» **Work to complete**:
Could you filter the records below and keep only the lines with the word "elected"?

» **Raw data**:

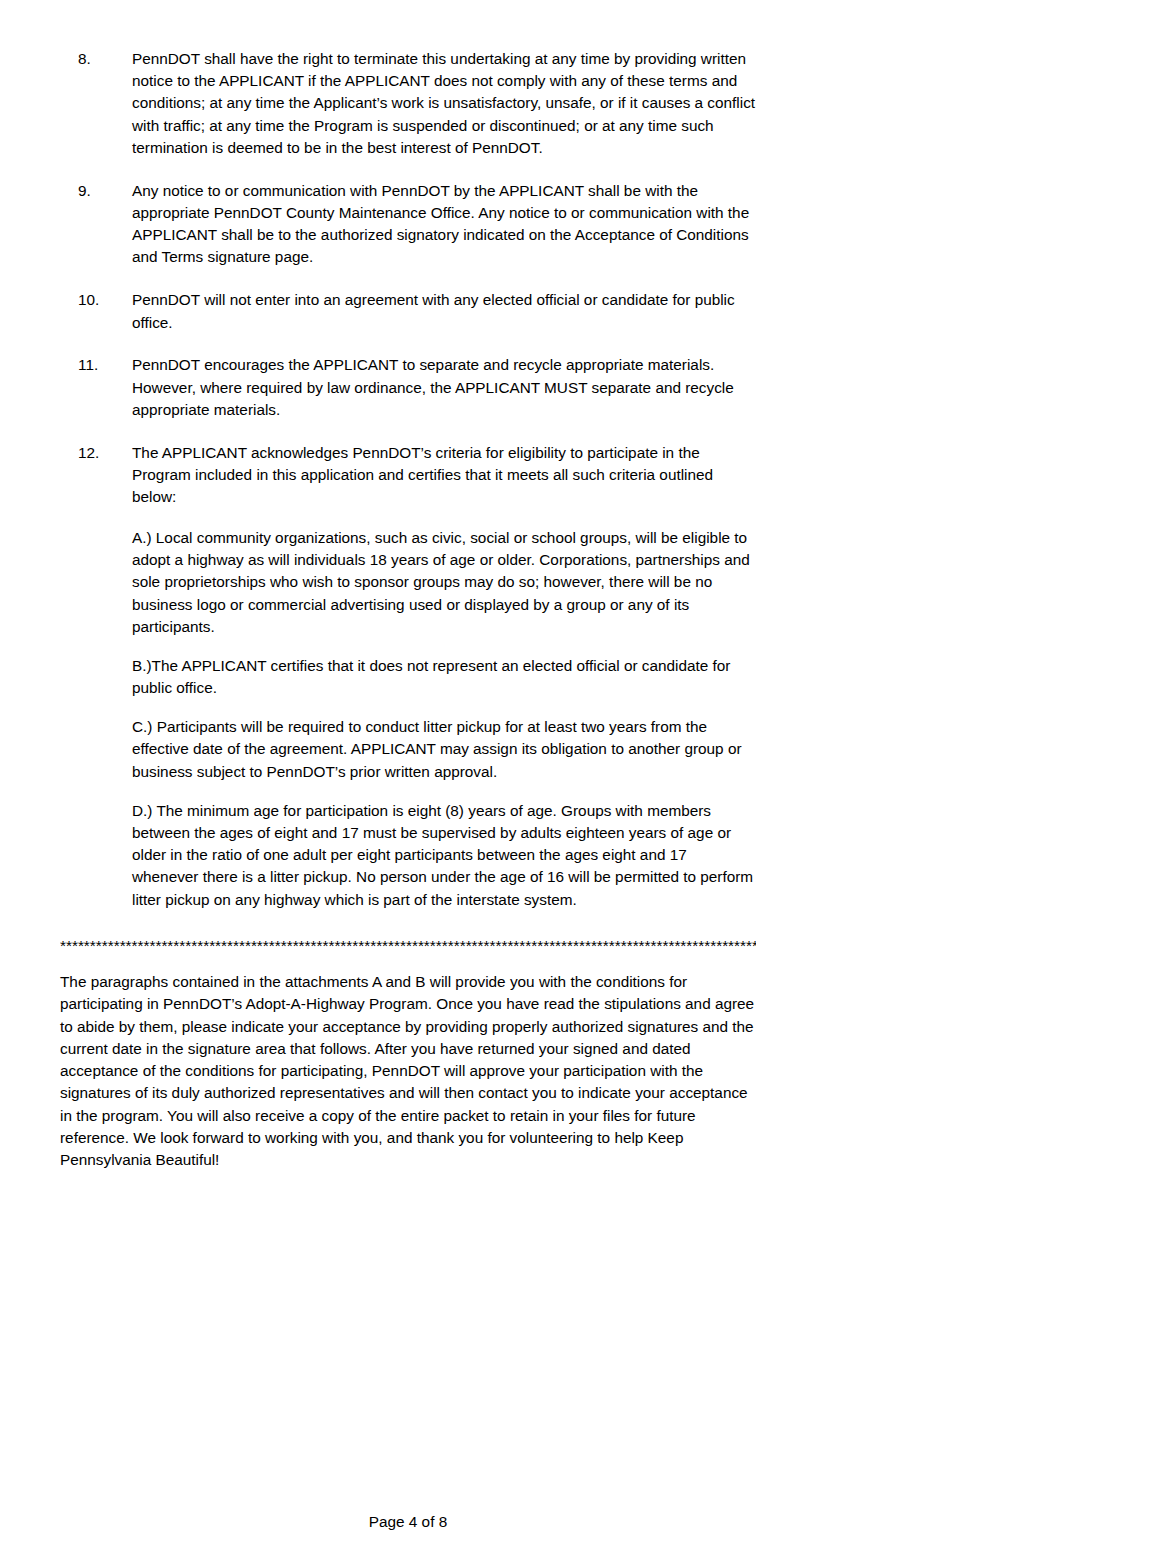8.
PennDOT shall have the right to terminate this undertaking at any time by providing written notice to the APPLICANT if the APPLICANT does not comply with any of these terms and conditions; at any time the Applicant’s work is unsatisfactory, unsafe, or if it causes a conflict with traffic; at any time the Program is suspended or discontinued; or at any time such termination is deemed to be in the best interest of PennDOT.
9.
Any notice to or communication with PennDOT by the APPLICANT shall be with the appropriate PennDOT County Maintenance Office. Any notice to or communication with the APPLICANT shall be to the authorized signatory indicated on the Acceptance of Conditions and Terms signature page.
10.
PennDOT will not enter into an agreement with any elected official or candidate for public office.
11.
PennDOT encourages the APPLICANT to separate and recycle appropriate materials. However, where required by law ordinance, the APPLICANT MUST separate and recycle appropriate materials.
12.
The APPLICANT acknowledges PennDOT’s criteria for eligibility to participate in the Program included in this application and certifies that it meets all such criteria outlined below:
A.) Local community organizations, such as civic, social or school groups, will be eligible to adopt a highway as will individuals 18 years of age or older. Corporations, partnerships and sole proprietorships who wish to sponsor groups may do so; however, there will be no business logo or commercial advertising used or displayed by a group or any of its participants.
B.)The APPLICANT certifies that it does not represent an elected official or candidate for public office.
C.) Participants will be required to conduct litter pickup for at least two years from the effective date of the agreement. APPLICANT may assign its obligation to another group or business subject to PennDOT’s prior written approval.
D.) The minimum age for participation is eight (8) years of age. Groups with members between the ages of eight and 17 must be supervised by adults eighteen years of age or older in the ratio of one adult per eight participants between the ages eight and 17 whenever there is a litter pickup. No person under the age of 16 will be permitted to perform litter pickup on any highway which is part of the interstate system.
***********************************************************************************************************************************************
The paragraphs contained in the attachments A and B will provide you with the conditions for participating in PennDOT’s Adopt-A-Highway Program. Once you have read the stipulations and agree to abide by them, please indicate your acceptance by providing properly authorized signatures and the current date in the signature area that follows. After you have returned your signed and dated acceptance of the conditions for participating, PennDOT will approve your participation with the signatures of its duly authorized representatives and will then contact you to indicate your acceptance in the program. You will also receive a copy of the entire packet to retain in your files for future reference. We look forward to working with you, and thank you for volunteering to help Keep Pennsylvania Beautiful!
Page 4 of 8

» **Exercise solution**:
PennDOT will not enter into an agreement with any elected official or candidate for public office.
B.)The APPLICANT certifies that it does not represent an elected official or candidate for public office.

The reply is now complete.